# WHAT YOU NEED TO DO
Transcribe the material below verbatim, line by line, and omit the pictures from your output.
─── STUDY MATERIAL
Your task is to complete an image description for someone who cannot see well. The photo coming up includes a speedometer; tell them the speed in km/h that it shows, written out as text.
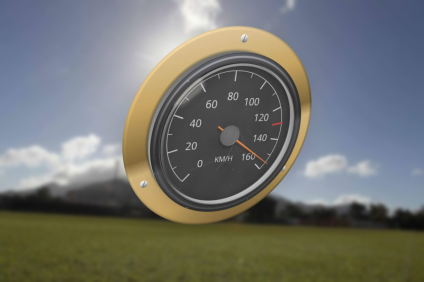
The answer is 155 km/h
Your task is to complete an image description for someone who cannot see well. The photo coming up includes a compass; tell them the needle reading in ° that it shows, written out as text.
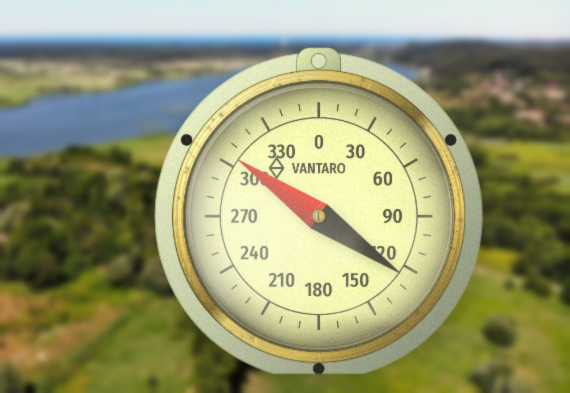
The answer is 305 °
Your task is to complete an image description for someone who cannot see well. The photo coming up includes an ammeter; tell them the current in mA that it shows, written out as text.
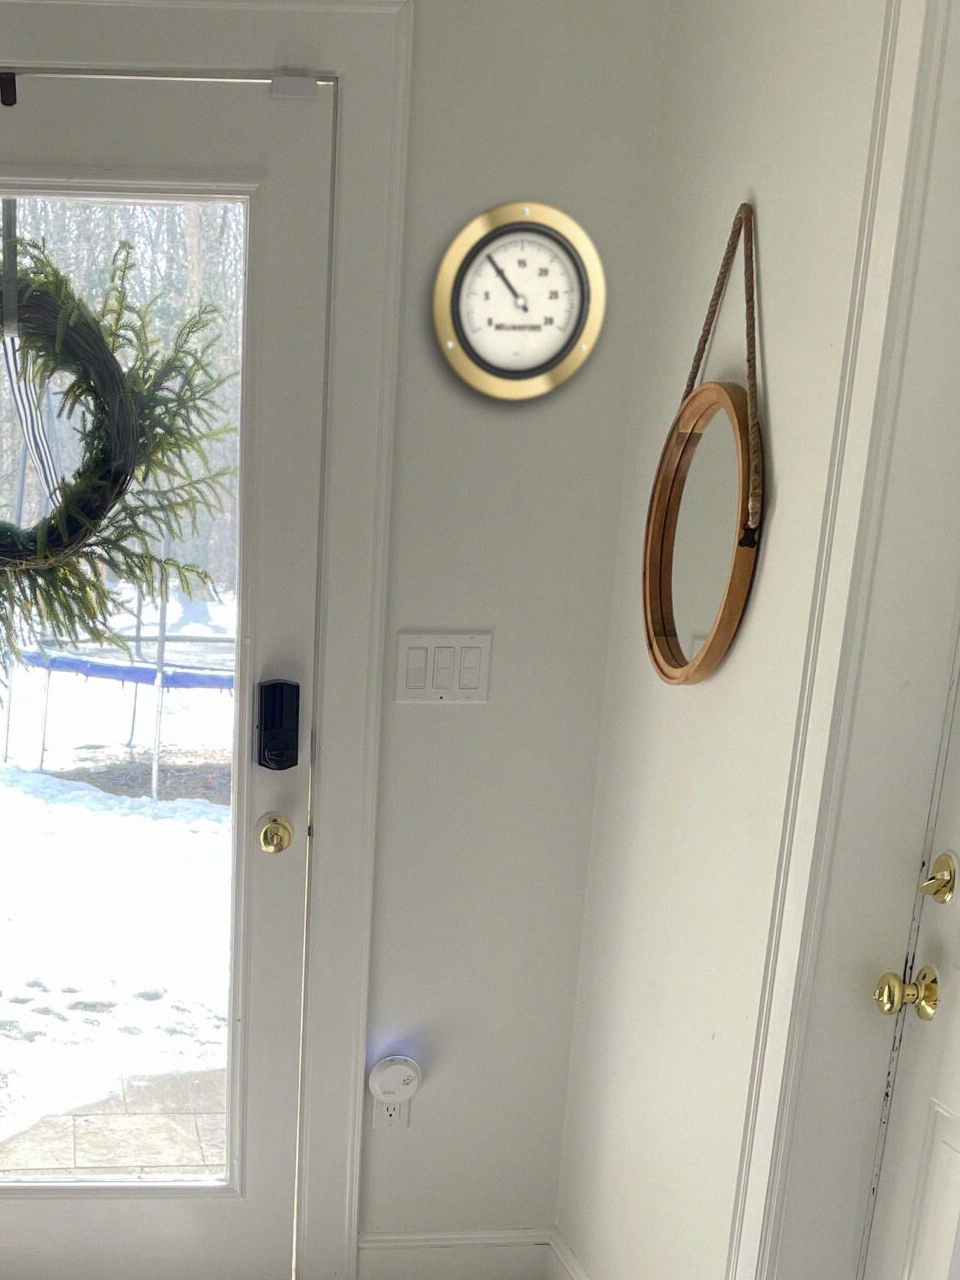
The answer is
──────
# TASK OUTPUT
Your task is to complete an image description for someone who cannot see well. The photo coming up includes a speedometer; tell them the speed in km/h that it shows, written out as text.
The answer is 155 km/h
Your task is to complete an image description for someone who cannot see well. The photo coming up includes a compass; tell them the needle reading in ° that it shows, written out as text.
The answer is 305 °
Your task is to complete an image description for someone who cannot see well. The photo coming up includes an ammeter; tell them the current in mA that it shows, written out as text.
The answer is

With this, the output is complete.